Sutarno dkk (2009), ampas sagu merupakan limbah dari empulur sagu yang telah

diambil patinya. Kandungan pati sagu sebesar 18,5% dan sisanya 81,5%

merupakan ampas sagu yang memiliki kandungan selulosa sebesar 20%, lignin

21% serat kasar sekitar 10.11%, abu 0.01%, dan air 12.3% yang dapat mengalami

pirolisis atau aktivitas menjadi karbon aktif. Hasil Penelitian Kurniawan (2011)

menunjukkan bahwa Limbah padat sagu terbukti memiliki prospek untuk

digunakan sebagai adsorben ALB pada minyak goreng bekas. Kadar ALB

menurun walaupun belum memenuhi syarat mutu yang ditetapkan. Perlakuan

terbaik adalah dengan mengolahnya menjadi arang aktif yang terbukti telah
memenuhi syarat mutu arang aktif yang ditetapkan. Kondisi terbaik adalah

dengan bobot 0.5 g pada waktu 60 menit.

Pada suatu proses adsorpsi dipengaruhi oleh beberapa faktor, salah

satunya lama waktu adsorpsi dan pH. Berdasarkan hasil penelitian Hajar 2016,

mengenai pemurnian minyak jelantah dengan proses adsorpsi menggunakan

ampas tebu sebagai adsorben.

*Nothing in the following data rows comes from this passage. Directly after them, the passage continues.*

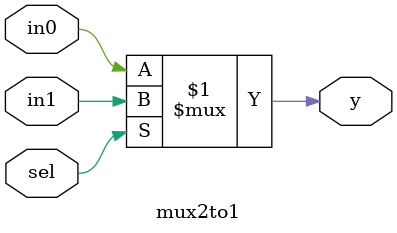
<source format=v>
module mux2to1(input sel, in0, in1,
               output y);
  
  assign y = sel ? in1 : in0;
  
endmodule
               

</source>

Pemurnian ini dilakukan dengan menambahkan

ampas tebu sebanyak 5–7% berat minyak ke dalam minyak jelantah dengan

variasi waktu perendaman 24, 48 dan 72 jam dengan hasil penurunan kadar asam

lemak bebas yaitu menjadi 0.19%, 0.17% dan 0.15%. Dengan demikian, dapat

disimpulkan bahwa semakin lama waktu perendaman yang dilakukan maka kadar

ALB akan semakin rendah. Hal ini dikarenakan semakin lama waktu perendaman

maka daya adsorpsi ampas tebu semakin meningkat. Adsorpsi kandungan asam

lemak bebas oleh ampas tebu terhadap minyak jelantah dengan lama perendaman

selama 72 jam bekerja dengan lebih baik. (Hajar, 2016).

Berdasarkan apa yang telah dipaparkan, penelitian tertarik untuk mengkaji

prospek limbah padat sagu sebagai adsorben dalam penjernihan minyak goreng

bekas dengan variasi waktu adsorpsi dan pH.


1.2 Rumusan Masalah

1. Bagaimana pengaruh penggunaan variasi waktu perendaman adsorben

terhadap kualitas minyak yang dihasilkan?

2. Bagaimana mutu minyak yang dihasilkan, terhadap uji parameter kualitas

minyak yang telah ditetapkan?

1.3 Tujuan

Tujuan penelitian ini yaitu:

1. Untuk mengetahui waktu perendaman optimum dalam proses adsorpsi minyak

goreng bekas

2. Untuk mengetahui mutu minyak yang dihasilkan, sesuai parameter kualitas

minyak yang telah ditetapkan.

1.4 Manfaat

Manfaat dari penelitian ini yakni mendapatkan pengalaman langsung

mengenai cara penjernihan minyak goreng bekas, menambah pengetahuan dalam

pemanfaatan arang aktif dari ampas sagu pada tingakat kejernihan minyak goreng

bekas sesuai dengan standar mutu minyak goreng di Indonesia yang telah

ditetapkan oleh Standar Nasional Indonesia 01-3741-2013 serta memberikan


informasi kepada masyarakat bahwa alam menyediakan berbagai macam tanaman

yang dapat dimanfaatkan, salah satunya adalah ampas sagu yang dapat dijadikan

sebagai media dalam proses penjernihan minyak goreng bekas.